La déclaration de Nezan a suscité un débat généralisé concernant les engagements des États-Unis envers leurs alliés régionaux, et spécifiquement envers les FDS soutenues par Washington. Depuis 2014, les Unités de Protection du Peuple kurde (YPG), principale composante des FDS, ont été le partenaire le plus efficace de la coalition internationale dirigée par les États-Unis pour vaincre l'État islamique. Elles ont fait d'énormes sacrifices dans cette lutte, perdant des milliers de combattants sur les lignes de front.
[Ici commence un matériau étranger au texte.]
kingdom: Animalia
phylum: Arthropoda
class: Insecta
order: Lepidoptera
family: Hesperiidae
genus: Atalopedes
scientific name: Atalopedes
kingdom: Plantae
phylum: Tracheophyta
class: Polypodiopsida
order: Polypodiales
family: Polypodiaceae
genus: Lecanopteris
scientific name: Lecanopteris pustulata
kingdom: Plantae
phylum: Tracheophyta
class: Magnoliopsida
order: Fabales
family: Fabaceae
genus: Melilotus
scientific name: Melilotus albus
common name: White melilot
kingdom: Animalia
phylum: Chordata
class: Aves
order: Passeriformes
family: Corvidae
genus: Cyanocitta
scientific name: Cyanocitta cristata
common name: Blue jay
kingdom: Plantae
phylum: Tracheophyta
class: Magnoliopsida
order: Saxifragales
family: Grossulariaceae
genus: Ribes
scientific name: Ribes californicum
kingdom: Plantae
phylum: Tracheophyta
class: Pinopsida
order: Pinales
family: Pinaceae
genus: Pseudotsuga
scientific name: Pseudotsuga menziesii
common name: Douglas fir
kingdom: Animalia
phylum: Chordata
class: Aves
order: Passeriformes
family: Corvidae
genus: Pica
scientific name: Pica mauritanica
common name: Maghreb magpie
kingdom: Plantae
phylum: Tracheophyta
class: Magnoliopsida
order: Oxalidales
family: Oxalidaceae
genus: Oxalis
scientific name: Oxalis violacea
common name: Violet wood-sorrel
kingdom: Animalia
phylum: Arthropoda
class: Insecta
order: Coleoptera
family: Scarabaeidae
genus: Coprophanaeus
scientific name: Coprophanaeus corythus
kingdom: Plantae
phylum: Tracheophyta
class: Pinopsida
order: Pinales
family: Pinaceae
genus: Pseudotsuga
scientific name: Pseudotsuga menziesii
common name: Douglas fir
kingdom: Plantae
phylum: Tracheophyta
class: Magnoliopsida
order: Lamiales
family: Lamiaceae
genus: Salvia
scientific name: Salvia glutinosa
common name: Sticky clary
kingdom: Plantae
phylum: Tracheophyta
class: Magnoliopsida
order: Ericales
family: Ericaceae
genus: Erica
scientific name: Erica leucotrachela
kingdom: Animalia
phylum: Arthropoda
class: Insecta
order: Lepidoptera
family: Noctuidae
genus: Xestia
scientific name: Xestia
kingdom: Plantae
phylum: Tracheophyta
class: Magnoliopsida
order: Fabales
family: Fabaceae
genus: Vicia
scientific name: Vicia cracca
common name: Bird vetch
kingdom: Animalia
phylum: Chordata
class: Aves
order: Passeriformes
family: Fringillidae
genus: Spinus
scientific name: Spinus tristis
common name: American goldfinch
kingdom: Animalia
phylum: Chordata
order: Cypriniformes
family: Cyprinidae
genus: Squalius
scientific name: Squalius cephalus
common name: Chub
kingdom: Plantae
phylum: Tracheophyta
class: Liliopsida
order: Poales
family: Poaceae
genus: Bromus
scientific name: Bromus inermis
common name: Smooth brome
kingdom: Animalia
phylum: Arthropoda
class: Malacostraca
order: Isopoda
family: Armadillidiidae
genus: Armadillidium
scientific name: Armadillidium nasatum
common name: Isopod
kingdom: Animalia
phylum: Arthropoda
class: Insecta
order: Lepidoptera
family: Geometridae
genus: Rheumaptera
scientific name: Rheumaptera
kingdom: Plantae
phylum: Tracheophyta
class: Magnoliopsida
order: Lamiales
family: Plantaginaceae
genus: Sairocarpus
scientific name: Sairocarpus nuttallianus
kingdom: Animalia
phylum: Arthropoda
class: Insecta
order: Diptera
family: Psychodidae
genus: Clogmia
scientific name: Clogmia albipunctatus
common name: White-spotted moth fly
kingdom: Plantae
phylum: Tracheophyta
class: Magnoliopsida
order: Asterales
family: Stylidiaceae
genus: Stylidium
Le soutien américain leur a été crucial, non seulement en fournissant formation et armement, mais aussi en offrant une couverture aérienne qui leur a permis de remporter des victoires décisives contre les jihadistes.

Cependant, une fois la menace principale posée par Daech largement neutralisée, les États-Unis ont commencé à réévaluer leur stratégie en Syrie. Après des années de soutien, la pression turque persistante, qui considère les YPG comme une organisation terroriste liée au PKK interdit, a conduit à une réduction du soutien américain. Cela s'est manifesté par des retraits répétés des forces américaines de certaines zones, laissant les Kurdes vulnérables aux offensives turques et aux avancées du gouvernement syrien. Ce changement de politique américaine est largement perçu dans les cercles kurdes comme une trahison des principes de l'alliance.

L'intégration des forces et de l'administration kurdes dans l'État syrien soulève de sérieuses questions quant à l'avenir de ces régions et au destin de la population kurde. Bien que l'accord puisse offrir une certaine stabilité à court terme, des tensions profondes entre l'administration autonome kurde et Damas pourraient resurgir. Damas, sous la direction du président Bachar al-Assad, a toujours rejeté toute forme d'autonomie kurde, considérant la présence armée kurde dans le nord-est de la Syrie comme une violation de sa souveraineté. Cet accord, s'il est pleinement mis en œuvre, réaffirmerait le contrôle de Damas sur ces zones, sapant ainsi efficacement toutes les aspirations kurdes à l'autodétermination.

La perspective de Kendal Nezan, qui représente une voix importante au sein de la diaspora kurde, reflète une profonde déception et un sentiment de trahison. Les Kurdes, qui ont historiquement été un instrument dans les luttes de pouvoir régionales et internationales, se retrouvent une fois de plus dans une position précaire. Cette situation fait écho à de nombreux cas historiques où les Kurdes ont été abandonnés après avoir servi les intérêts des grandes puissances, approfondissant leur sentiment de marginalisation et de méfiance.

En outre, les répercussions de cet accord dépassent les frontières syriennes. Il pourrait avoir un impact sur les Kurdes en Irak, en Turquie et en Iran, influençant potentiellement leurs mouvements nationaux. Il envoie également un message troublant aux autres alliés des États-Unis dans la région concernant la fiabilité du soutien américain à long terme. Les événements en cours en Syrie mettent en lumière la nature volatile des alliances internationales au Moyen-Orient et soulignent que les intérêts géopolitiques priment souvent sur les obligations morales ou les promesses faites en temps de besoin.

La question reste ouverte quant à la manière dont cet accord sera mis en œuvre sur le terrain, et s'il conduira à une paix durable ou à une nouvelle période d'instabilité. Le destin des Kurdes en Syrie, qui ont consenti d'énormes sacrifices pour un avenir meilleur, reste incertain au milieu de l'interaction complexe des puissances régionales et internationales.